Bir faiz artışı beklememekle birlikte, bu cümlenin metinde yer almasını önemli ve olumlu buluyorum.

3 Haziran sabahı açıklanacak Mayıs ayı enflasyon verisi ile birlikte yıllık TÜFE’nin %75 seviyesine yükseldiğini göreceğiz. Temmuz ve Ağustos aylarında ise baz etkisi ile enflasyonda ciddi bir gerileme söz konusu olacak.

Dolayısı ile Merkez Bankası’ndan önümüzdeki dönemde faiz artışı beklemek gerçekçi değil. Hele ki içeride bireysel ve kurumsal yatırımcıların döviz satışının sürdüğü, dışarıdan döviz girişinin devam ettiği, Merkez Bankası’nın rezervlerinin hızlıca toparlandığı, ülkenin risk priminin (CDS) düştüğü bir dönemde.

Aslında bu toplantıda piyasalar tarafından cevabı merakla beklenen iki soru vardı.

‘Merkez Bankası ne zamana kadar ve ne kadar daha döviz alacak?’

İkinci soru da ‘Döviz alarak piyasaya verdiği TL’yi sterilize edebilecek mi?’ soruları idi.

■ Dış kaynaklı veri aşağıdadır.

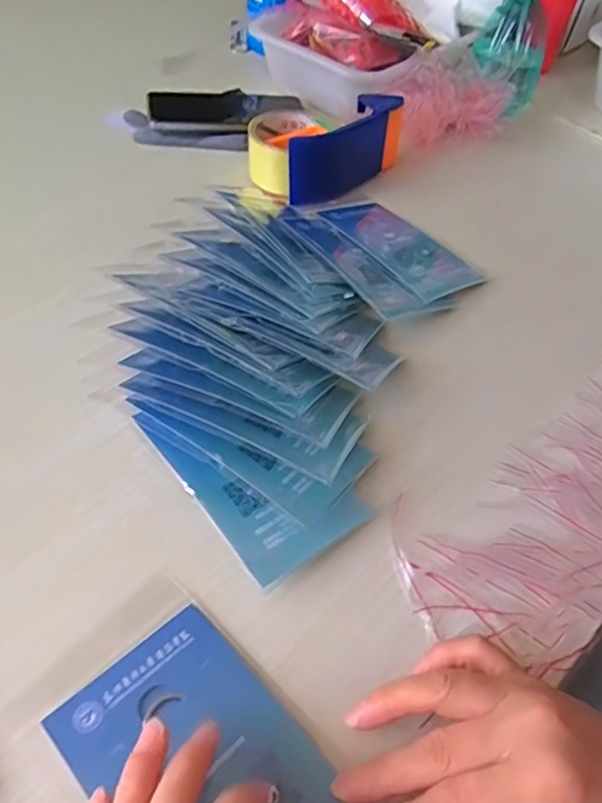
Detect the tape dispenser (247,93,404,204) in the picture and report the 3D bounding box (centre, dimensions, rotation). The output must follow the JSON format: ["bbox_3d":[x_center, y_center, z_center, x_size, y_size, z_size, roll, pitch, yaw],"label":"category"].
[{"bbox_3d":[0.026,-0.238,0.538,0.149,0.055,0.098,-5,52,-10],"label":"tape dispenser"}]

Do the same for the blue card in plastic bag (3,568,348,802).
[{"bbox_3d":[-0.038,0.157,0.244,0.166,0.009,0.086,38,52,23],"label":"blue card in plastic bag"}]

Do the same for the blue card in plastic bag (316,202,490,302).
[{"bbox_3d":[0.082,-0.131,0.483,0.075,0.005,0.136,-21,53,-31],"label":"blue card in plastic bag"}]

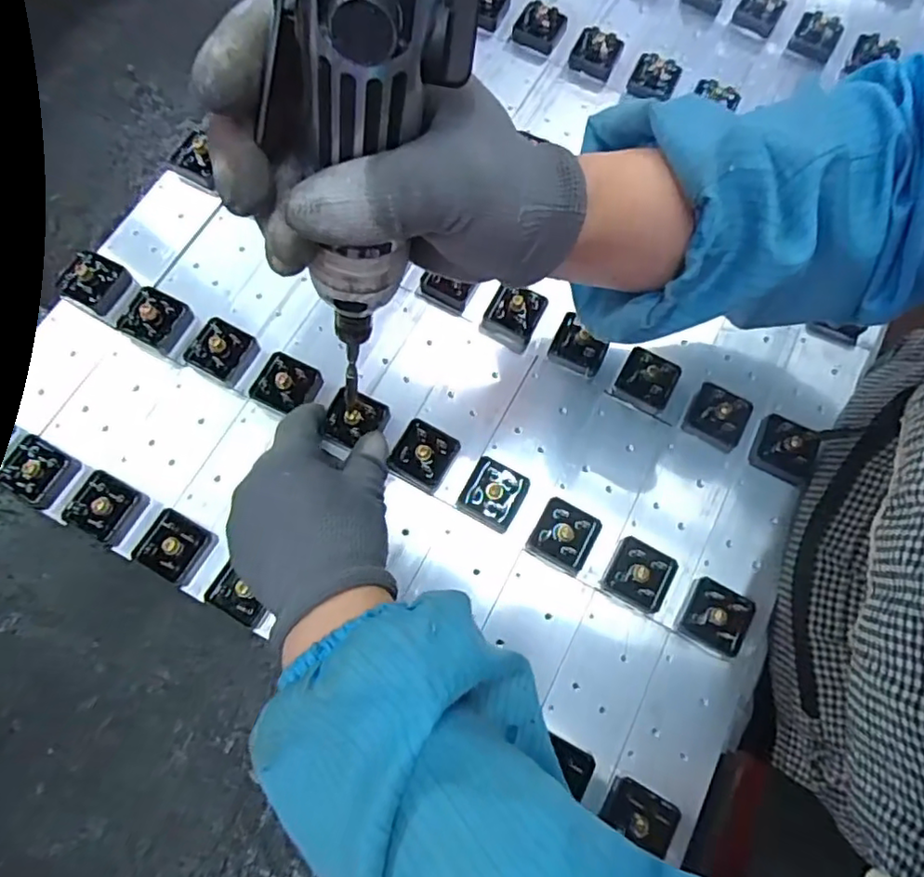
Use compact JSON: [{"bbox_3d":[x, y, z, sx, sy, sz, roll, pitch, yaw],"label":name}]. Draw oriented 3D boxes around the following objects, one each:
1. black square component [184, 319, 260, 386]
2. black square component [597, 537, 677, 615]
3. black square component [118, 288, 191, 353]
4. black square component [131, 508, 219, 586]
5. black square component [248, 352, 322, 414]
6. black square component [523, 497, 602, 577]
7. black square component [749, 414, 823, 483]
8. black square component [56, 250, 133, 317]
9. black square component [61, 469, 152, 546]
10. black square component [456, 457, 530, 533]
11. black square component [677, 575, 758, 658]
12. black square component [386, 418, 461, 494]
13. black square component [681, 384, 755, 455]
[{"bbox_3d":[-0.155,-0.058,0.395,0.032,0.021,0.039,24,73,4],"label":"black square component"},{"bbox_3d":[0.105,0.082,0.367,0.036,0.016,0.036,31,74,6],"label":"black square component"},{"bbox_3d":[-0.201,-0.077,0.402,0.032,0.019,0.035,26,73,4],"label":"black square component"},{"bbox_3d":[-0.169,0.064,0.360,0.036,0.015,0.035,30,74,6],"label":"black square component"},{"bbox_3d":[-0.111,-0.034,0.392,0.035,0.021,0.035,26,73,5],"label":"black square component"},{"bbox_3d":[0.062,0.060,0.374,0.035,0.014,0.037,27,74,5],"label":"black square component"},{"bbox_3d":[0.205,0.004,0.385,0.033,0.021,0.036,24,73,4],"label":"black square component"},{"bbox_3d":[-0.243,-0.103,0.408,0.039,0.018,0.036,22,73,3],"label":"black square component"},{"bbox_3d":[-0.212,0.042,0.366,0.038,0.015,0.035,28,74,5],"label":"black square component"},{"bbox_3d":[0.019,0.033,0.380,0.036,0.017,0.038,26,73,5],"label":"black square component"},{"bbox_3d":[0.148,0.103,0.357,0.033,0.015,0.035,27,74,5],"label":"black square component"},{"bbox_3d":[-0.025,0.011,0.385,0.036,0.018,0.037,31,74,6],"label":"black square component"},{"bbox_3d":[0.164,-0.014,0.392,0.035,0.017,0.036,30,74,6],"label":"black square component"}]

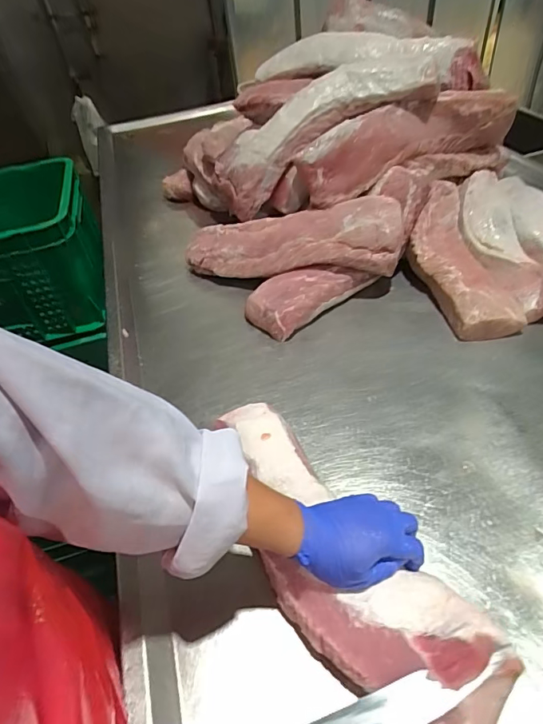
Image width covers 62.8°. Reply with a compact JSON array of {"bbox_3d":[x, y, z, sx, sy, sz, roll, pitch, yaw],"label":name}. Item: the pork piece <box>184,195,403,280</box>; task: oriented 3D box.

Doğaldır ki; Merkez Bankası ilk soruya net bir cevap vermedi. Şahsi beklentim -15 milyar USD’ye kadar gerilemiş olan swap dışı net rezerv pozitife dönene kadar Merkez Bankası döviz almaya devam edecek. Sonrasında döviz almaya devam eder mi, almayı keser mi ona bakacağız. Ama içinde bulunduğumuz günlerde Merkez Bankası döviz piyasasında alım tarafında olmazsa TL değerlenebilir.

Bu senaryo kulağa hoş gibi gelse de bu durumun ekonomi açısından başka riskleri beraberinde getireceğini de unutmamak lazım.

Sterilizasyon konusu ise bugüne kadar oldukça başarılı biçimde yönetildi. Yani Merkez Bankası döviz alarak piyasaya verdiği TL’yi yine piyasadan geri alıyor. Yine de sterilizasyon için ilave tedbirlerin alınacağı mesajı da bir diğer önemli mesaj.

Para politikası derecesi tartışılabilir olmakla birlikte sıkılaştı. Para politikasının uygulayıcısı olan Merkez Bankası topu maliye politikasının sahasına attı.

Bu konuda ilk adım geçtiğimiz günlerde açıklanan “Tasarruf Paketi” ile atıldı. Hazine ve Maliye Bakanı Mehmet Şimşek, bu paketin ilk adım olduğunu başka paketlerin de geleceğini söyledi.

Dolayısı ile şimdilik açıklanan paket üzerinden konuşalım. Benim için “Dağ fare doğurdu”.

Toplamda 100 milyar TL’lik bir tasarruftan söz ediliyor. Kulağa büyük bir tutar gibi gelse de Türkiye’nin ekonomik büyüklüğü göz önüne alındığında çok küçük bir tutar olduğunu not edelim.

Yerel seçimlerde ortaya çıkan tablo hükümeti bu konuda bir adım atmaya zorlamış. Ancak paketin içinden çıkanlar ile toplumun beklentileri örtüşmüyor.

Vatandaş devletin memurunun servisinden rahatsız değil ki. Vatandaş şatafattan rahatsızdı. İlk pakette toplumdaki bu rahatsızlığı giderecek bir madde ben göremedim.

*****

Geçen hafta 105. yılını kutladığımız 19 Mayıs Atatürk’ü Anma Gençlik ve Spor Bayramımız kutlu olsun. Bandırma Vapuru ile Samsun’a çıkarak milli mücadelenin ateşini yakan Gazi Mustafa Kemal Atatürk’ü ve silah arkadaşlarını bir kez daha saygı, özlem ve minnet ile anıyorum.